Han pasado seis años desde que Los Compadres, los histriónicos personajes del Rafi y el Fali inventados para una webserie tres años antes por Alfonso Sánchez y Alberto López, se presentaron al gran público en El mundo es nuestro, una de las primeras películas rodadas en España por micromecenazgo.

La que han presentado este miércoles, El mundo es suyo, es continuación de aquella, pero aquí el Culebra y el Cabesa son dos pijos sevillanos con sus cinturones y pulseritas con la bandera de España, y sus zapatos castellanos, en constante búsqueda de una vida mejor; es decir, de un "pelotazo".

"La película está diseñada sin prejuicios y sin autocensura, hemos hecho lo que queríamos hacer y hasta el límite de lo que queríamos hacer", afirma en una entrevista el director y protagonista Alfonso Sánchez, a quien remata casi todas las intervenciones su "compadre" y alma gemela, el actor Alberto López.

Promocionan su nueva película, que llegará a los cines el viernes 22 de junio, exactamente seis años después del estreno de El mundo es nuestro. "Creo que para hacer comedia tiene que estar todo muy trabajado y tiene que haber elegancia; aquí también hay comedia de trazo más grueso, que se va afinando, pero cada uno se quedará con lo que le guste", comenta Sánchez.

"Repartir para todos los bandos es magnífico", aporta López, "es como cuando haces arte contemporáneo, que no dejas a nadie indiferente: hay los que le pueden escupir a tu obra y los que pagarían dos millones de euros por un cuadro que ha pintado una niña con un codo". "O un mono", completa Sánchez.

El director explica que estos personajes "no maduran, están atrapados en una adolescencia perpetua", y López abunda en que "van 'pa trás'". "Es un poco lo que les define, pero nosotros en este tiempo no hemos parado de trabajar, de investigar y de meternos en proyectos con muchísimo éxito, pero sin dejar de lado nuestro siguiente objetivo, que era la segunda peli", admite Sánchez.

Costumbrismo "en bucles"

Se refiere no solo a sus intervenciones como actores en series como Allí abajo o películas como Ocho apellidos vascos y su secuela, sino también en su exitoso paso por los escenarios con su espectáculo Compadres para siempre, más de dos años en cartel.

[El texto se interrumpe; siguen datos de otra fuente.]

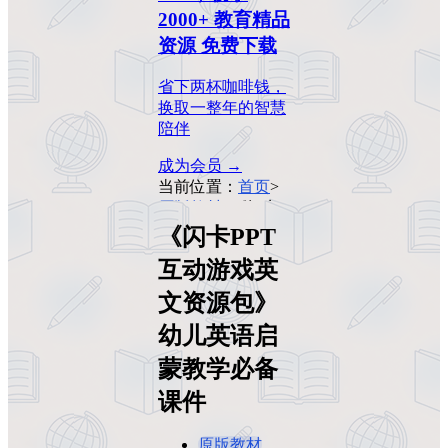
2000+ 教育精品
资源 免费下载
省下两杯咖啡钱，
换取一整年的智慧
陪伴
成为会员 →
当前位置：
首页
>
原版教材
>
《闪卡
PPT互动游戏英文
《闪卡PPT
资源包》幼儿英语
互动游戏英
启蒙教学必备课件
文资源包》
幼儿英语启
蒙教学必备
课件
原版教材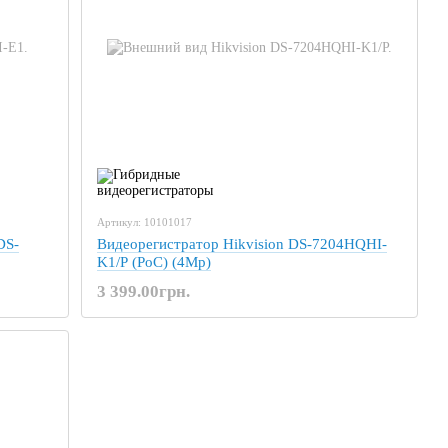
Артикул: 10101017
DS-
Видеорегистратор Hikvision DS-7204HQHI-
K1/P (PoC) (4Mp)
3 399.00грн.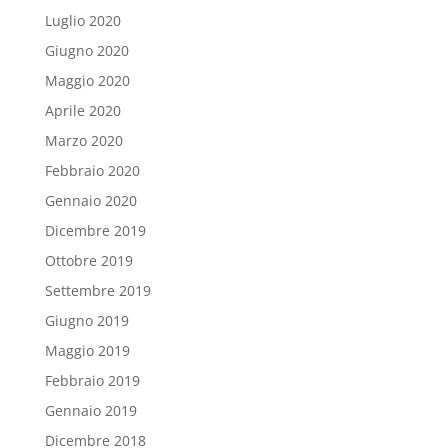
Luglio 2020
Giugno 2020
Maggio 2020
Aprile 2020
Marzo 2020
Febbraio 2020
Gennaio 2020
Dicembre 2019
Ottobre 2019
Settembre 2019
Giugno 2019
Maggio 2019
Febbraio 2019
Gennaio 2019
Dicembre 2018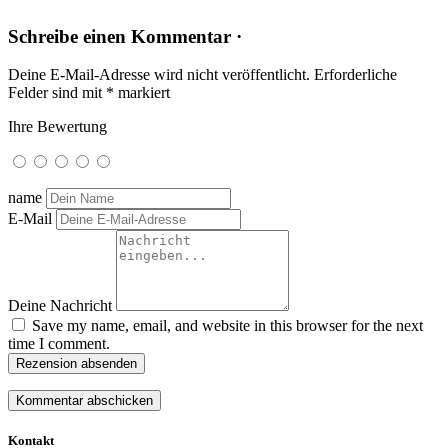
Schreibe einen Kommentar ·
Deine E-Mail-Adresse wird nicht veröffentlicht.
Erforderliche
Felder sind mit
*
markiert
Ihre Bewertung
name
E-Mail
Deine Nachricht
Save my name, email, and website in this browser for the next
time I comment.
Rezension absenden
Kontakt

"Queríamos que El mundo es suyo tuviera el mismo espíritu, la misma artesanía, pero con unos medios más estándar; y ya si tienes detrás a la Warner y a Atresmedia pues se convierte en algo muchísimo más grande", explica Sánchez.

López añade que "la sensación de crecimiento de los personajes tiene que ver con que aparece su entorno, su familia, sus anhelos y sus censuras, y complementan a unos personajes ya de por sí instaurados en el imaginario de entretenimiento colectivo de todo un país".

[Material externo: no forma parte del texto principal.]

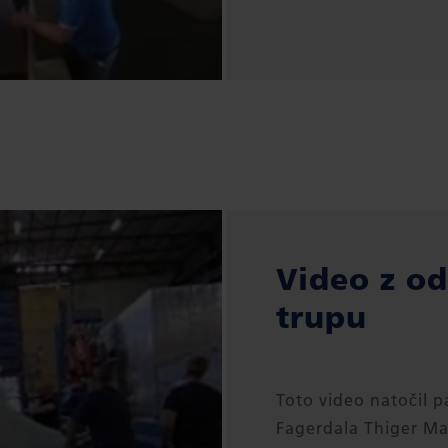
Video z o
trupu
Toto video natočil 
Fagerdala Thiger Ma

Sánchez, también guionista de la cinta, está convencido de que en España "nada evoluciona desde el siglo XVI, sino que el país va como entrando en bucles, sale, vuelve a entrar. Y te das cuenta de que lo que es común a todo es la identidad del español, del inconformismo, de la pelea, del enfrentamiento casi contra uno mismo".

Cosas que pasan en la película se compadecen asombrosamente con la realidad, agrega López, que destaca no solo la "incursión" catalana, sino también la alusión al fútbol como negocio. También hay detenciones, gente que esnifa cocaína en un lavabo, estafas y hasta prospecciones petrolíferas.

"Solo tienes que contar un país y dejar que ocurra, en una peli siempre te vas a encontrar que la realidad supera la ficción", filosofa el Fali. Y en esa línea, Sánchez defiende a Rafi como "alter ego" del Quijote, "un idealista que busca el paraíso, de alguna manera".

"Habrá personas que no conecten con este humor, pero mi propósito es trabajar para todo el mundo por igual, pero es imposible contentar al cien por cien", reconoce Sánchez.

Decididos a seguir sacando oro de Rafi y de Fali, los actores se ríen con ganas de pensar en otro tipo de futuro: "¿Tú te imaginas que nos hicieran ministro a alguno de nosotros?", se dicen, y se parten de risa.